Study Reveals Dramatic Rise in Share of Women Accessing Contraception Without a Co-Pay

A new study finds that the Affordable Care Act is responsible for a dramatic rise in the share of privately insured women in the United States who have gained access to contraception without a co-pay.

Lawsuits by Hobby Lobby and Conestoga Wood challenge the contraceptive coverage requirement under the Affordable Care Act, which says that certain preventive health-care services like contraception must be covered without copay or cost sharing. Birth control money via Shutterstock

A new study reveals that the Affordable Care Act (ACA) is responsible for a dramatic rise in the share of privately insured women in the United States who have gained access to contraception without a co-pay.

The study, conducted by Guttmacher Institute researchers Lawrence B. Finer, Adam Sonfield, and Rachel K. Jones and published in the journal Contraception, found that the share of privately insured women who had no co-pay for oral contraceptive pills rose from 15 percent to 40 percent after the ACA’s birth control benefit went into effect in January 2013. The authors report a similar increase, from 23 percent to 52 percent, among privately insured users of the vaginal ring.

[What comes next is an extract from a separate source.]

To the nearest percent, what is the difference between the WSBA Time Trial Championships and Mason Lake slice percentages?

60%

“Our analysis provides the first quantitative evidence that the cost-sharing protection under the ACA is indeed working as intended,” said Finer, director of domestic research at the Guttmacher Institute and lead author of the study, in a statement. “Large numbers of women who couldn’t previously do so are now obtaining birth control without co-pays or deductibles, which allows them to more easily attain contraception’s well-documented health, social and economic benefits.”

The study draws on data from an ongoing, nationally representative survey of women ages 18 to 39, comparing women’s responses in fall 2012 (before the birth control benefit took effect for most women) and spring 2013, when millions were able to access contraception using the benefit.

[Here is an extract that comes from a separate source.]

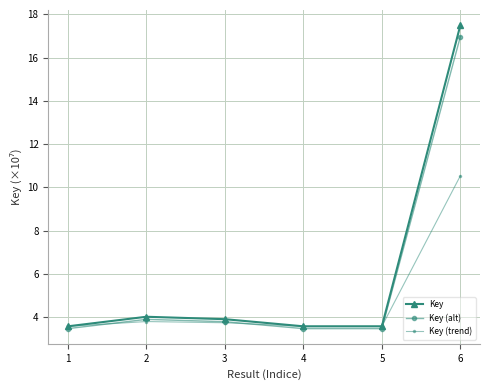

At which category is the sum across all series the highest?

6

Hormonal birth control is used for any number of reasons, including to practice safer sex and avoid unwanted or unintended pregnancy, to address medical needs, and for menstrual regulation. Data analyzed by Guttmacher show that most U.S. families want two children. “To achieve this [goal], the average woman spends about five years pregnant, postpartum or trying to become pregnant, and three decades—more than three-quarters of her reproductive life—trying to avoid an unintended pregnancy,” Guttmacher notes in a recent fact sheet on unintended pregnancy in the United States. Roughly half of all pregnancies in the United States are unintended. For many women, the high cost of birth control has proven to be a major barrier, one the ACA was intended to remove.

“That the benefits for pill and ring users have accrued so rapidly is remarkable, showing that the contraceptive coverage guarantee is meeting a real demand,” said Adam Sonfield, senior public policy associate at Guttmacher, in a statement.

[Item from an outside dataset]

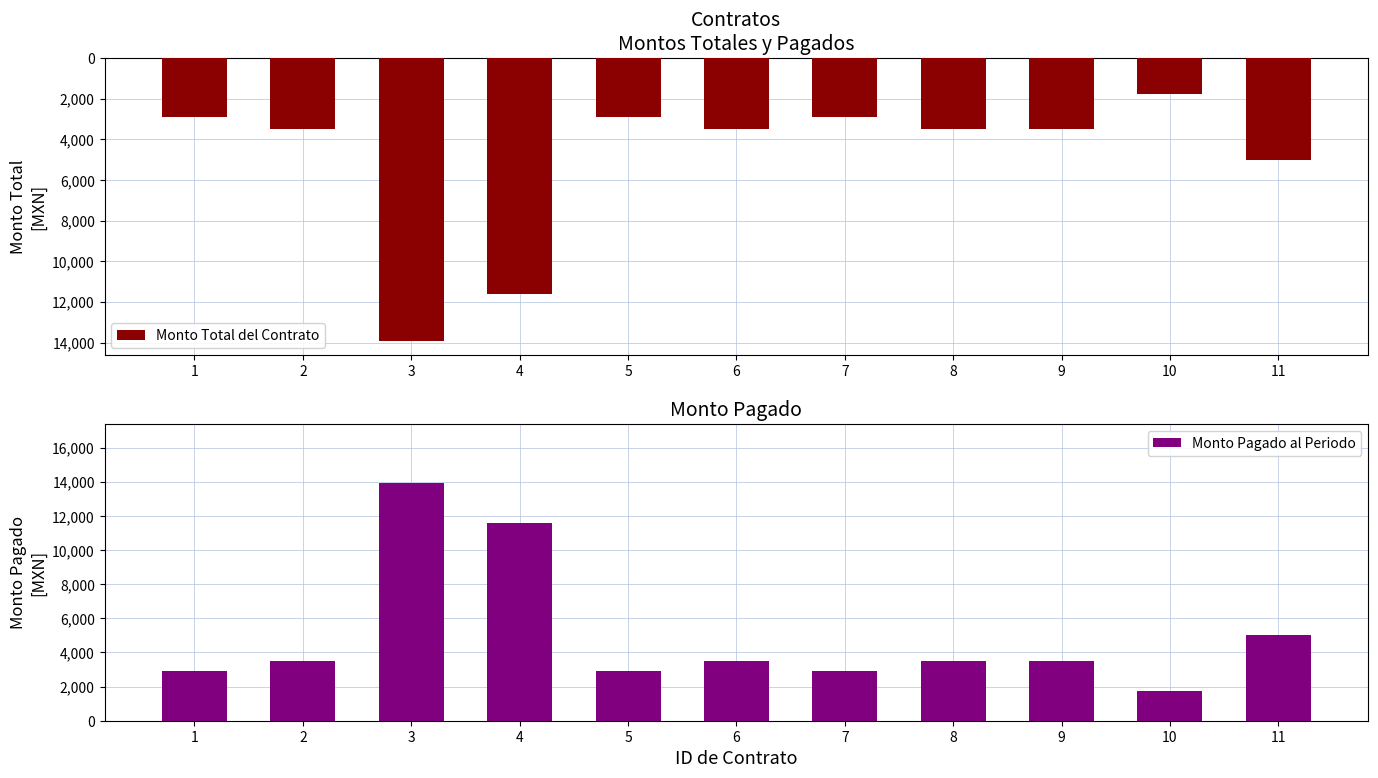

Between 6 and 3, which is larger?

6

Moreover, notes Sonfield, the share of those benefiting will only continue to rise as more insurance plans come into compliance. “The ACA’s impact is certain to grow significantly as its protections, including for contraceptive coverage without out-of-pocket costs, are phased in across the country,” he said. “The number of covered workers enrolled in ‘grandfathered’ plans—existing plans given a temporary reprieve from many of the ACA’s new rules—has been declining rapidly, as Congress intended, from 48 percent in 2012 to 36 percent in 2013.”

The study found no significant change over time in the share of privately insured users of injectable contraception or intrauterine device (IUD) users who paid nothing out-of-pocket. According to the authors, this could indicate that some private health plans are not actually applying the ACA’s required cost-sharing protections to the “full range” of female contraceptive methods approved by the Food and Drug Administration.

“Unfortunately, anecdotal evidence from media reports and from health insurance companies’ own publicly available documents suggests that some plans are improperly requiring patient cost-sharing in circumstances where they shouldn’t,” said Sonfield, who also authored a related policy analysis. “This is unacceptable, and state and federal policymakers should step up enforcement as needed.”

Despite these successes, the birth control benefit remains under attack by right-wing religious and corporate groups who want to control whether health insurance earned or paid for by their employees will include coverage for contraception.